§ **Document segment**:
-- begin --

Comedian Bill Cosby has fired all seven attorneys on his legal team just months ahead of his September sentencing, replacing them with a single Pennsylvania criminal-defense lawyer.
The move, confirmed by Cosby spokesman Andrew Wyatt, comes on the heels of the entertainer's April conviction on three counts of felony sexual assault stemming from his 2004 drugging and sexual molestation of Andrea Constand, a former basketball coach at his alma mater, Temple University.
The disgraced comedian, who remains on house arrest at his suburban Philadelphia home, is facing as much as a decade in prison when he is scheduled to be sentenced in late September.
Wyatt told ABC News that Cosby has hired attorney Joseph P. Green Jr. to represent him going forward.
"I am looking forward to representing Mr. Cosby in post-trial proceedings and at sentencing," Green said in a statement released on Friday. "There are complicated legislative and constitutional issues unique to Pennsylvania law that have to be addressed prior to sentencing."
Pennsylvania law restricts criminal appeals from being filed until after sentencing, so Cosby has yet to challenge his convictions in court.
A spokeswoman for Montgomery County District Attorney Kevin Steele said that her office is aware of Cosby's change in counsel but declined further comment.
Cosby has steadfastly maintained his innocence and continues to assert that none of the dozens of women who have come forward in recent years to publicly accuse him of drugging and molesting them are telling the truth.

-- end --

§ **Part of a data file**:

-- begin --

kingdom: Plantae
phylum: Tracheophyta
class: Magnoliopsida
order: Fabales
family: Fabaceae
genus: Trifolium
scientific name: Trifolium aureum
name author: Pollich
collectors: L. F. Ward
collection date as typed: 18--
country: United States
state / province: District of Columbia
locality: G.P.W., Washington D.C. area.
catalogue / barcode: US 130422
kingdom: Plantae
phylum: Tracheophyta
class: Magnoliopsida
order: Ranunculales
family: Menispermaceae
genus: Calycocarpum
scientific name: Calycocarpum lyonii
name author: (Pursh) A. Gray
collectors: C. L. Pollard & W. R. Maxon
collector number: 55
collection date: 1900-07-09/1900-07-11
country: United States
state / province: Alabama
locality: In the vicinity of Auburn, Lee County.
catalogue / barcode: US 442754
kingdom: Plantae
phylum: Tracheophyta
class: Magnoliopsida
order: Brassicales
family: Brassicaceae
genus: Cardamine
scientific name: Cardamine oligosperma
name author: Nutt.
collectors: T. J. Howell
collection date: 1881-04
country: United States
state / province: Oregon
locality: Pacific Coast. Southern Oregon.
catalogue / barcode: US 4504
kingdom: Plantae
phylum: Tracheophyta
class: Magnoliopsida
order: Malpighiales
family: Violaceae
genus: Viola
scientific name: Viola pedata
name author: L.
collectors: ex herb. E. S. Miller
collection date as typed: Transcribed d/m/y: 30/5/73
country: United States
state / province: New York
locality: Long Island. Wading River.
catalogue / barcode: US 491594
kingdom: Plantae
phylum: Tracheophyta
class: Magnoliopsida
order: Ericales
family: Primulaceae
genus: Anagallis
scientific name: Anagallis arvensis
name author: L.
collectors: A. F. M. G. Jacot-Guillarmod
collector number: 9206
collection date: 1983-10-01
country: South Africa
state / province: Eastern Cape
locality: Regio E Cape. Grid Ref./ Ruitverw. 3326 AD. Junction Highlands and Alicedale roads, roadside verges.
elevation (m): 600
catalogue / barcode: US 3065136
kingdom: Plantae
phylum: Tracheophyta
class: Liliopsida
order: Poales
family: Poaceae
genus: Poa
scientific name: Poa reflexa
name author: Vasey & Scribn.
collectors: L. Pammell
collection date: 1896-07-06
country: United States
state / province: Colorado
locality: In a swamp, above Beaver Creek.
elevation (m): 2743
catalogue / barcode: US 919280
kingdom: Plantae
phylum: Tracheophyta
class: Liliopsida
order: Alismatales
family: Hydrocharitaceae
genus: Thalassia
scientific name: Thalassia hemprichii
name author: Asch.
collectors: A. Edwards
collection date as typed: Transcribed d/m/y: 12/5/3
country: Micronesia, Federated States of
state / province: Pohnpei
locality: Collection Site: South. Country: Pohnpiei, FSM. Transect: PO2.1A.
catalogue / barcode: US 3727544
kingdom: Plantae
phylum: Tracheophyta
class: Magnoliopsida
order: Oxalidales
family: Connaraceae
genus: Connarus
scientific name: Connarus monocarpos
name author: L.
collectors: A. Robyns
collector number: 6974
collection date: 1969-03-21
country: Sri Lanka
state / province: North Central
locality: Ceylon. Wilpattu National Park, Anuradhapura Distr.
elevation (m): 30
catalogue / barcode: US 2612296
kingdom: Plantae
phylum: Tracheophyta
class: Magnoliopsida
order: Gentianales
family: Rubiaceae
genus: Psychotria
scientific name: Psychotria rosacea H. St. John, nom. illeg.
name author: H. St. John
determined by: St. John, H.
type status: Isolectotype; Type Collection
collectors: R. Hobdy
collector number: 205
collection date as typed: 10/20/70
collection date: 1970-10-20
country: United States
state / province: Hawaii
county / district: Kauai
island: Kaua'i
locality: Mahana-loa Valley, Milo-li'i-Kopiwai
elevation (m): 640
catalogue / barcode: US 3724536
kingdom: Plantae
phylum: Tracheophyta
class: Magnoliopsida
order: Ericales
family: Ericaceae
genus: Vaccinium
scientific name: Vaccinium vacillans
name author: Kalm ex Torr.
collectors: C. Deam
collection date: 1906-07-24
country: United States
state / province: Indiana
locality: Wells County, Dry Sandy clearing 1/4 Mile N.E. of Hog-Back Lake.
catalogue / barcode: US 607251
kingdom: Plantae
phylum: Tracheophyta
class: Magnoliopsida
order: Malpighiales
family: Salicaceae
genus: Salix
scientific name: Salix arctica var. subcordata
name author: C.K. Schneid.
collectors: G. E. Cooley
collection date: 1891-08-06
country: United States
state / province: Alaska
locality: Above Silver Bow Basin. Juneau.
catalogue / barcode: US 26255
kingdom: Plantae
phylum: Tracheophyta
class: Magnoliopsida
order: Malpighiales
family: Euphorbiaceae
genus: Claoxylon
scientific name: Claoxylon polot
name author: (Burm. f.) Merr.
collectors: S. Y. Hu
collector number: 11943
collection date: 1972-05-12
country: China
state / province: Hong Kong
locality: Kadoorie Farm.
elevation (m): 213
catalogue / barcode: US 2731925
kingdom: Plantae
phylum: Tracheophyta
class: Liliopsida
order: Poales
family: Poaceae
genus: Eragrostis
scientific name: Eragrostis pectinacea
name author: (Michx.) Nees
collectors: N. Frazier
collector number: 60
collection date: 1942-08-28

-- end --

§ **What you need to do**:
1) Decide whether each statement agrees with the Cosby article. Answer yes or no, quoting the deciding words: (a) Cosby replaced his attorneys with two Pennsylvania lawyers; (b) Cosby has already challenged his convictions in court; (c) Cosby remains on house arrest at his suburban Philadelphia home.
2) List every person named in the Cosby article.

§ **Problem solutions**:
1)
(a) No: "replacing them with a single Pennsylvania criminal-defense lawyer."
(b) No: "Cosby has yet to challenge his convictions in court."
(c) Yes: "who remains on house arrest at his suburban Philadelphia home"

2) Bill Cosby, Andrew Wyatt, Andrea Constand, Joseph P. Green Jr., Kevin Steele